Analog studies of mantle convection: the curse of surface tension (or not) ?

Whenever you study a phenomenon of mm to a few cm-scale in the laboratory which involves an interface, the question of surface tension arises. Surface tension is due to the fact that molecules prefer to stay with their own kind. Therefore, the creation of an interface between two fluids requires energy, and this influences the dynamics around the interface.

Surface tension can be a blessing: it produces the round shape of rain drops or the nice bubble shapes of colorful liquid in a lava lamp. It allows objects with a higher density to float on a liquid (such as an insect on water, or a silicone plate on sugar syrup). It can generate flow up a capillary.

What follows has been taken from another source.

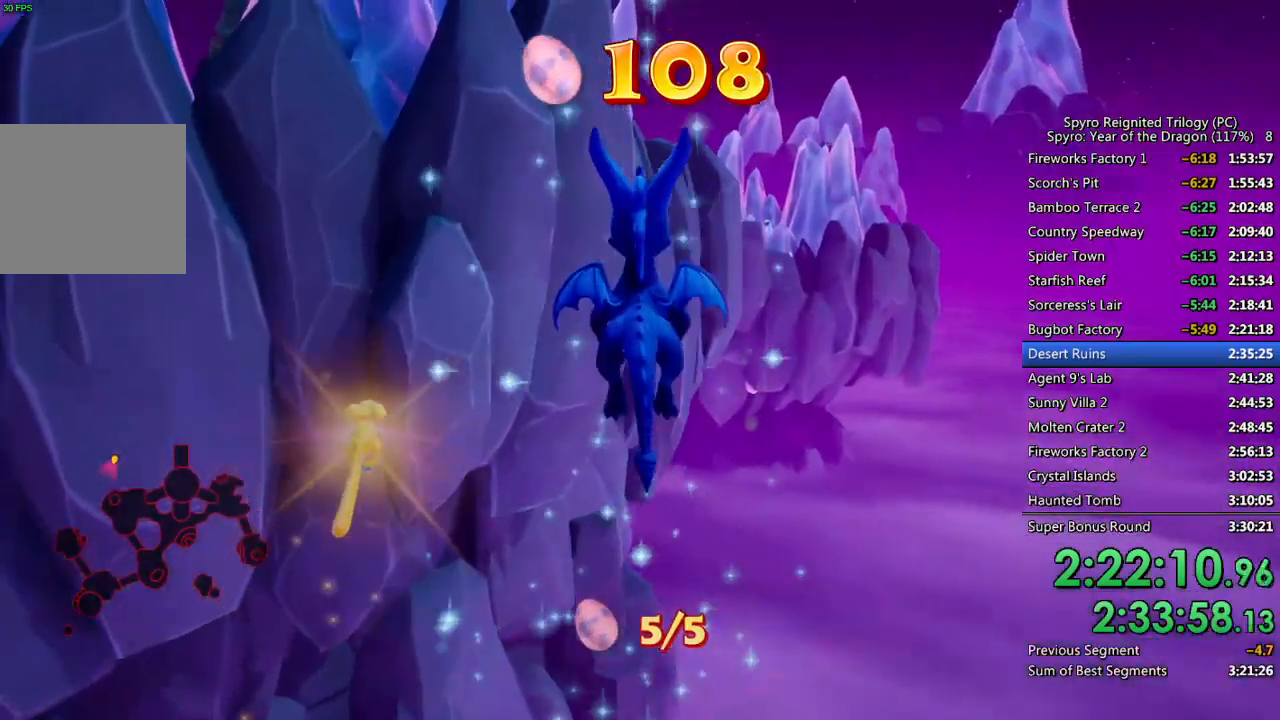
{"buttons": [], "left_stick": "center", "right_stick": "center", "events": [[117, "left_stick", "up-left"], [150, "right_stick", "center"], [200, "left_stick", "center"], [317, "left_stick", "up"], [417, "left_stick", "center"]]}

However, it can also be a curse in the case of thermal convection. Purely thermal convection  develops when a plane layer of fluid is heated from below and cooled from above. The engine of motion is the thermal buoyancy of the fluid. This is what is happening in a planetary mantle on scales of hundreds to thousands kilometers. This is also what is happening in a closed box in the laboratory. But as soon as an interface exists, either between an upper and a lower experimental mantle, or in the case of a free surface at the top of the fluid layer, surface tension effects can become important. For exemple, the variation of surface tension with temperature was responsible for the beautiful honey-comb patterns imaged by Benard (1901) in the first systematic study of thermal convection with a free-surface. Surface tension is also going to act against the initiation of subduction (which acts to break the surface). 

We shall review in this presentation the signatures of surface tension in a convective context, and the different ways to minimize and/or remove the effects of surface tension in convection experiments, such as using miscible liquids, or a layer of experimental « sticky air ».